3.7.8. Sparse Loadings

The first 50 sparse loadings as obtained from the ML-sPLS-DA models were considered important in discriminating between groups and were selected for further evaluation. A plot containing the selected sparse variables was constructed, using the “PlotVar” command and by applying a “rad.in” value of 0.9.

4. Conclusions

In the present study, the integrated mass spectrometry-based metabolomic approach consisted of two steps: an ML and an MVA approach. These were utilized to analyze serum and urine samples from a double-blind crossover-designed study, encompassing the administration an olive leaf extract enriched in OE to young, healthy males. The ML approach allowed the deconvolution of the between-subject variation, which was separated from the within-subject variation, while simultaneously taking into account the other types of variation, such as that caused by the week or from the day of administration. Using this approach, 29 differentially expressed metabolites were identified, revealing pathway-specific expression profiles.
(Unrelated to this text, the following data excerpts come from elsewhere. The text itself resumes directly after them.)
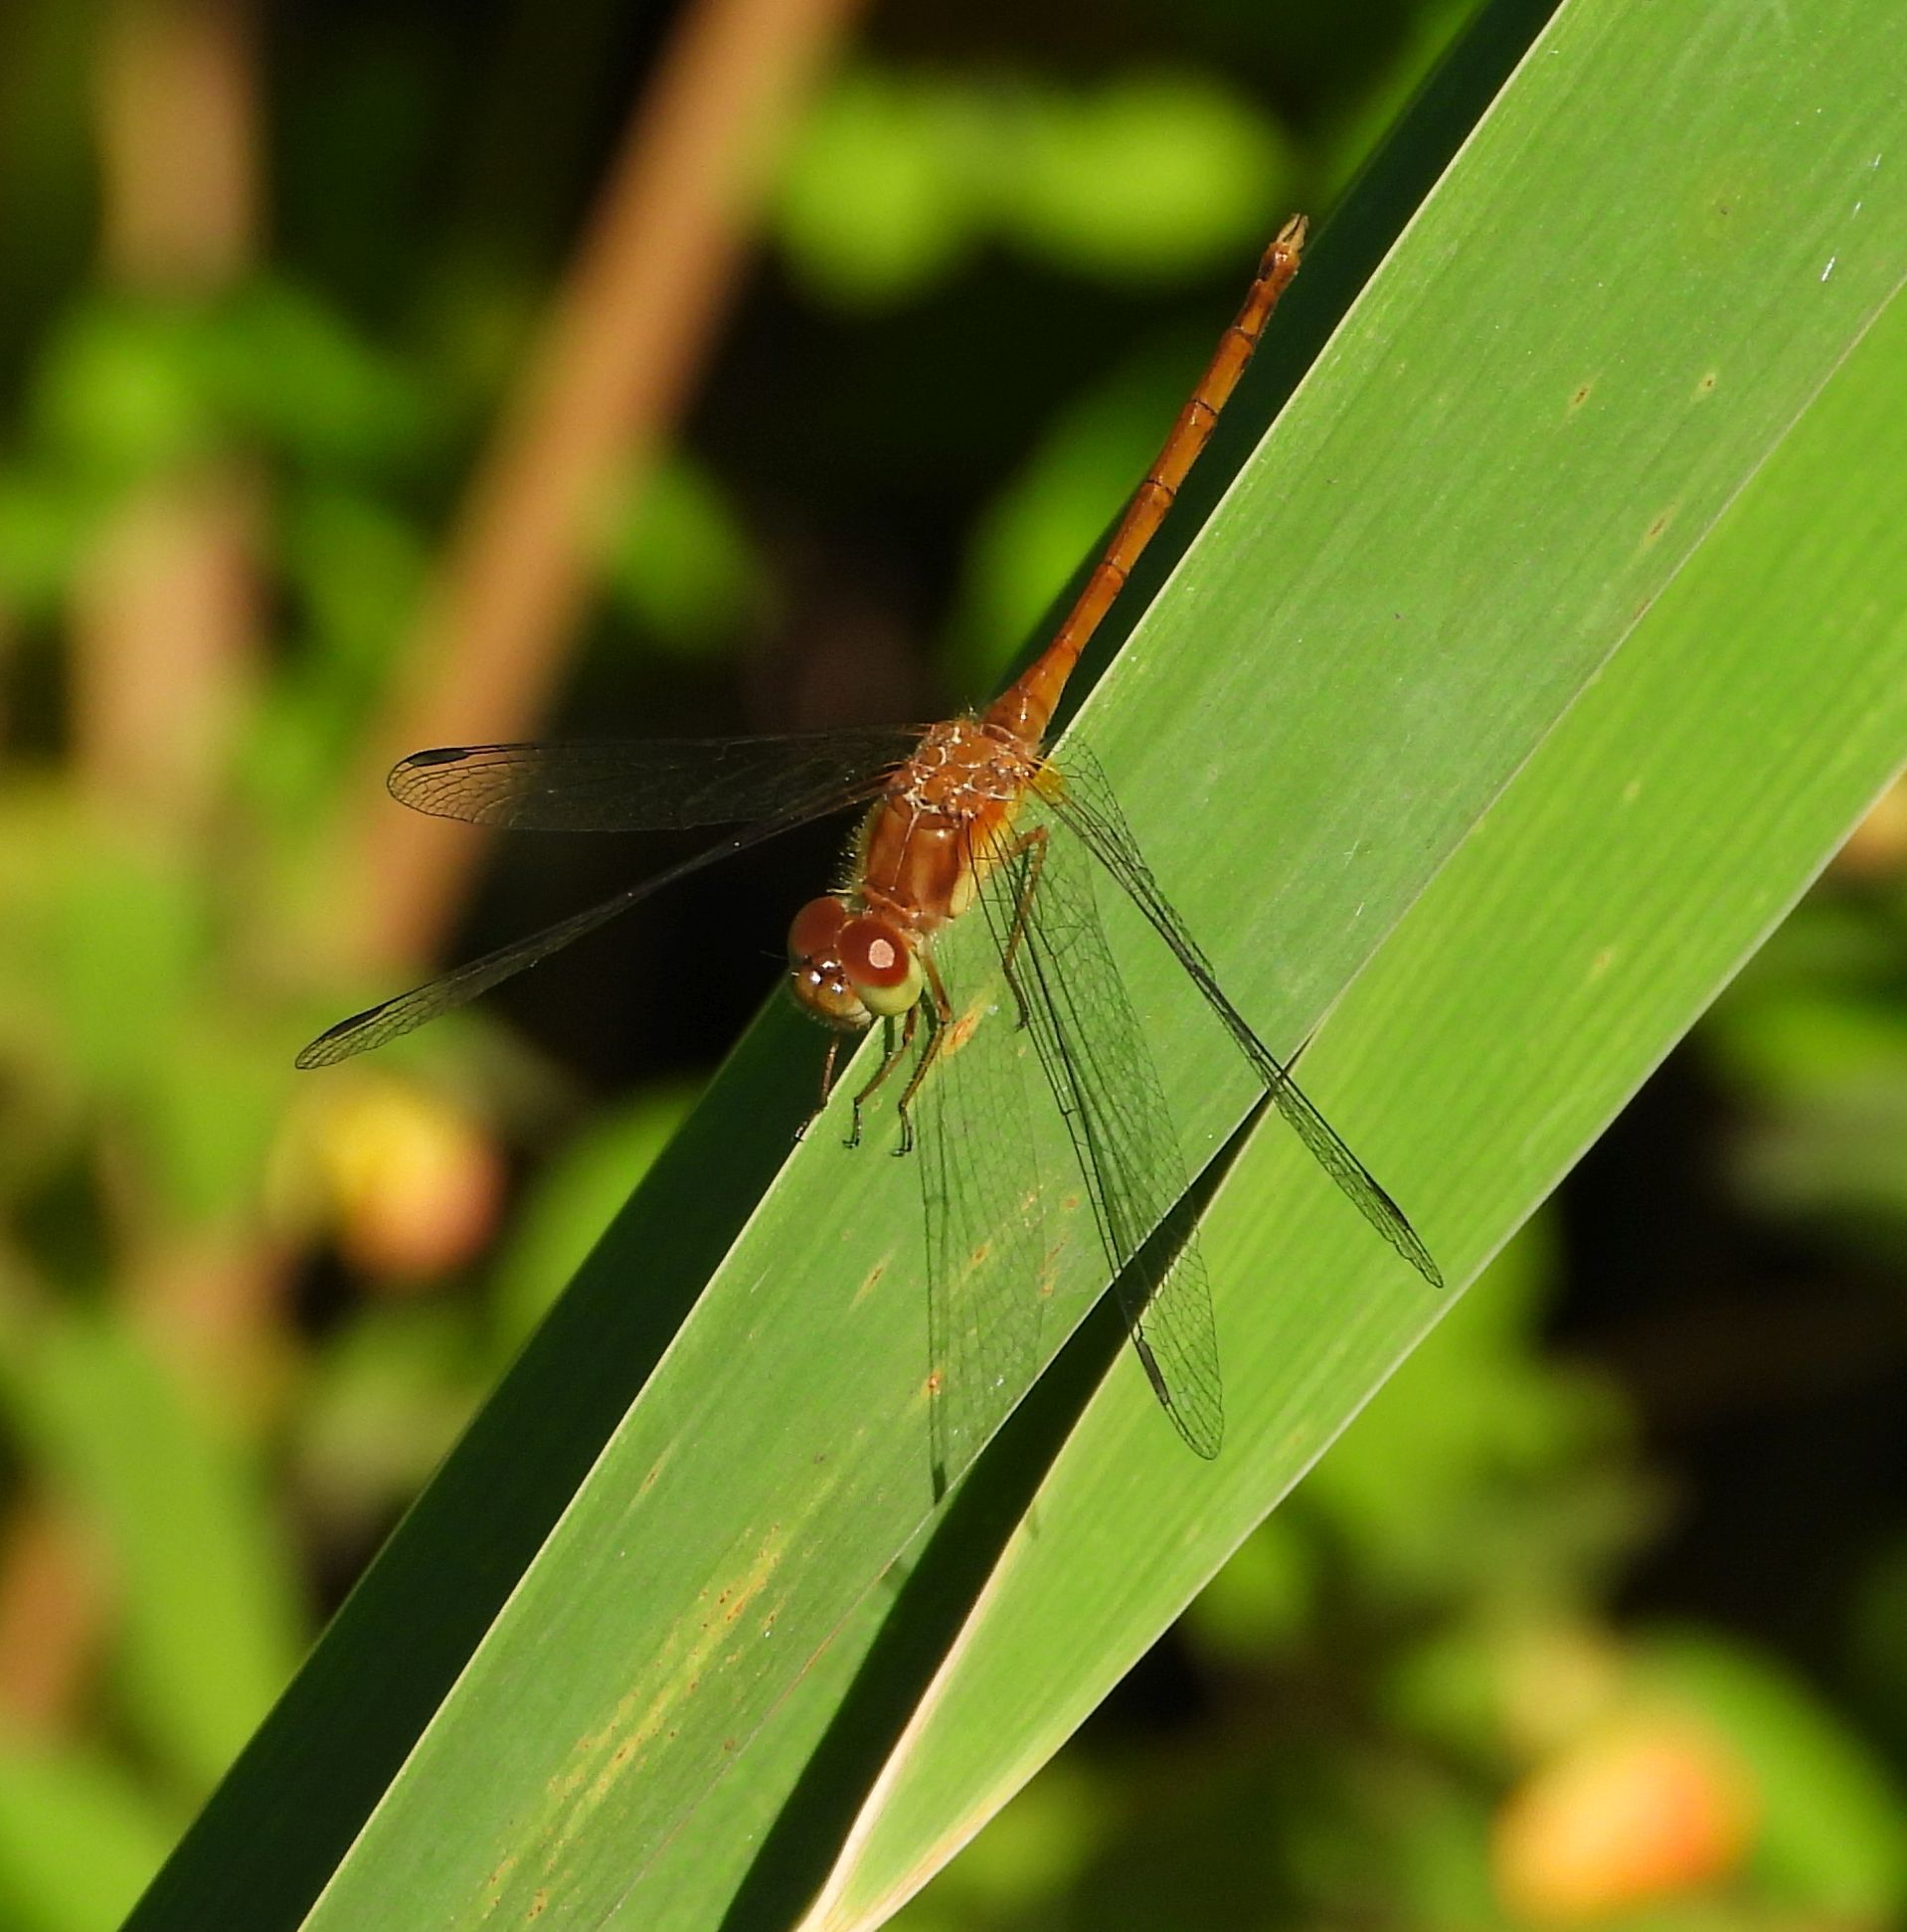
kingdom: Animalia
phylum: Arthropoda
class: Insecta
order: Odonata
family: Libellulidae
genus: Sympetrum
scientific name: Sympetrum vicinum
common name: Autumn meadowhawk
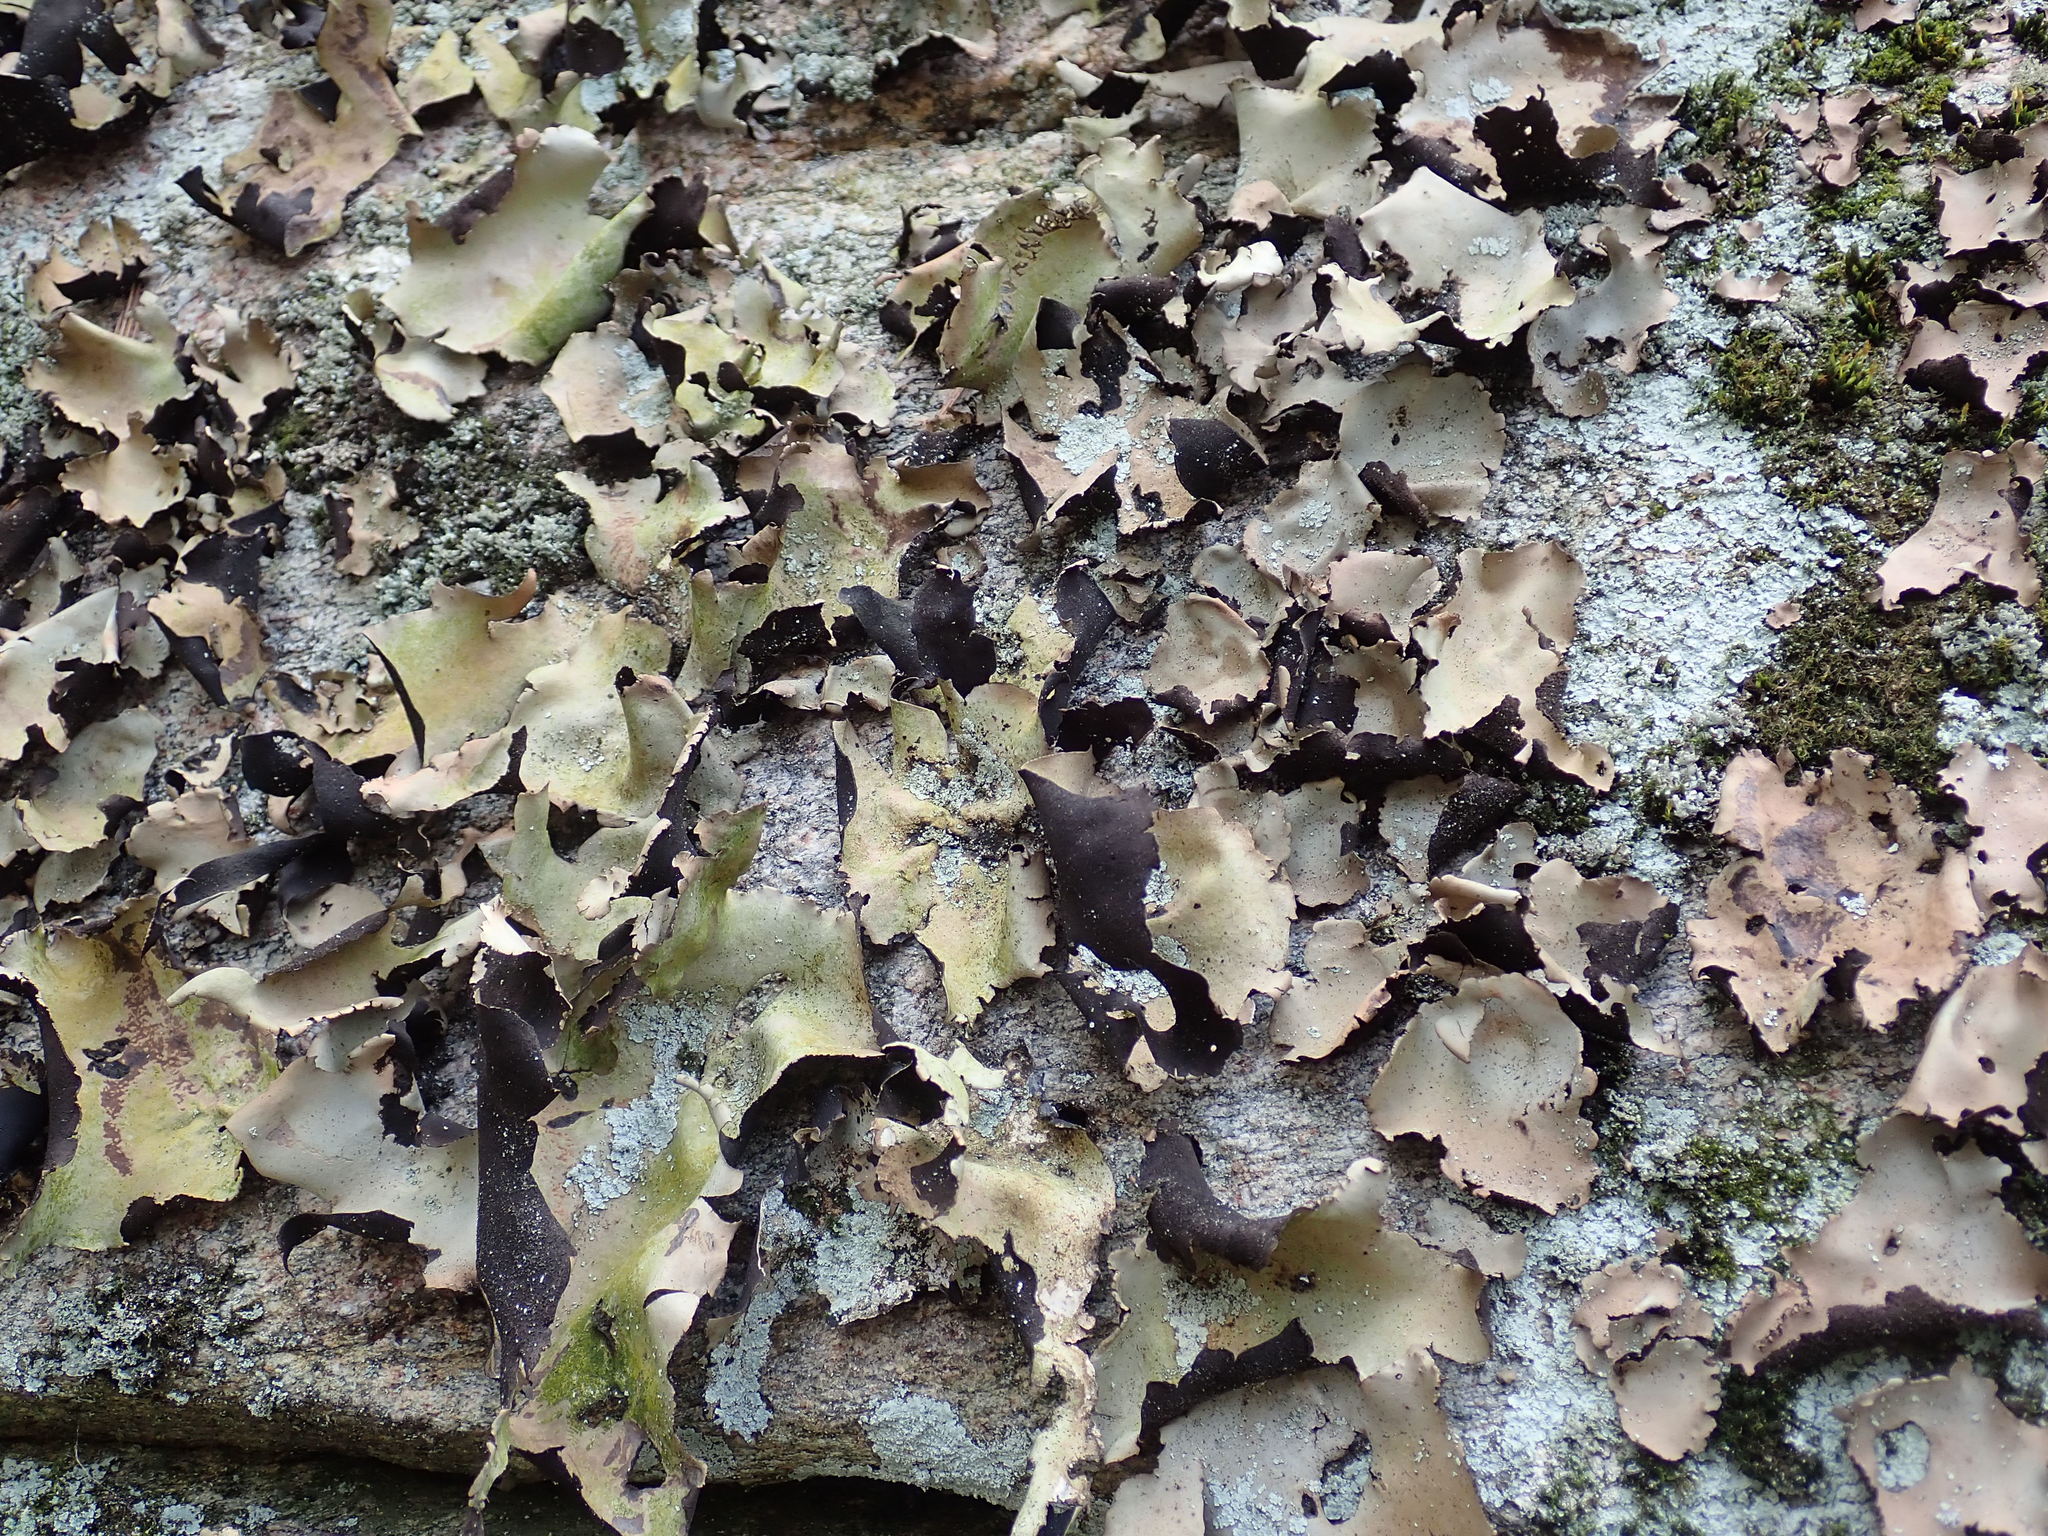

Overall, supplementation with an olive leaf extract enriched in OE was found to alter the serum and urine metabolomes of the athletes compared to the placebo administration, demonstrating that OE could have an impact on training. Importantly, the findings support the notion that OE administration alters an array of factors concerning crucial biochemical pathways that are implicated in physical activity. In this research, the metabolism of tryptophan was found to be upregulated after OE supplementation and increased the circulating acylcarnitines in the serum and urine.